4. 炎
外はいつの間にか、すっかり真っ暗闇だった。
暗闇に、砲撃の炎と、オホートニクの放つ橙のヌミノーゼの発光が交錯する。
空は低く、暗く、戦闘の灯りと遠い火山の噴火だけが、光源となっていた。
目の前には、ロケットランチャーを構える、異国の兵士。
『……長! 隊長! こちら3番機、佐野結莉亜! 応答願います! 隊長!!』
半狂乱になりながら、涙声で助けを求める佐野の声。
何故、今の今まで、無線が入らなかったのか。
それはあまり問題ではなかった。
無線機器の不調は珍しくなく、ヌミノーゼの影響というものもいるが、そもそも、安物の無線機器しか最前線には配備されないのが悪いのだ。

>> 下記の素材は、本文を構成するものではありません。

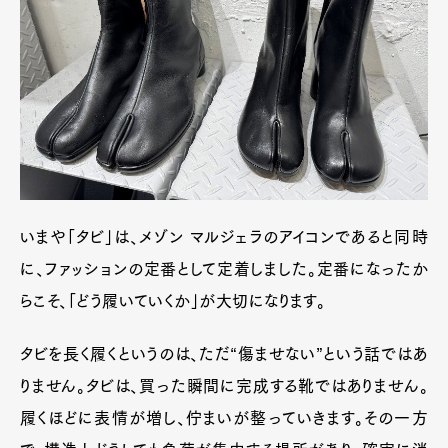
いまや「タビ」は、メゾン マルジェラのアイコンであると同時
に、ファッションの定番として定着しました。定番になったか
らこそ、「どう履いていくか」が大切になります。
タビを長く履くというのは、ただ“傷ませない”という話ではあ
りません。タビは、買った瞬間に完成する靴ではありません。
履くほどに表情が増し、佇まいが整っていきます。その一方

動作温度:摂氏5度~35度とキリル文字で記載された通信装置に呪いの言葉を吐きかけながら、島田隊長と大村はカービンで異国の兵士たちを撃ち抜いた。
6.8mm弾を正中線に受けた彼らは、生命機能を維持するための臓器、あるいは、大動脈などに損傷を受け、程なくして絶命した。
持ち主の死とほぼ時を同じくして、ランチャーの無誘導弾は上空高く打ち上げられることとなった。
「大村、お前のオホートニクまで走れ! 俺と関で援護する、いいな」
「了解! しっかり頼みますよ!」
「佐野! 今から大村がそっちに行く!
撃つな、踏み潰すな、援護しろ! わかったな!!」
『う、うわあああ!! こっちに来ないでッ!!』
「佐野、落ち着け! 聞こえるか!」
佐野は完全に恐慌状態となり、闇雲に発砲を続けている。
仮に無線が届いていたとしても、彼女に隊長の声は届かないようだった。
彼女が撃つ先、目をこらすと、吹雪に紛れて微かに緑の光を認めた。
あの光。教本では知っていたが、この目で見るのは初めてだ。
自由主義同盟の主力機、M3A1 『レインジャー』は加工されたパワーマトリクスの緑の光を放つのだ。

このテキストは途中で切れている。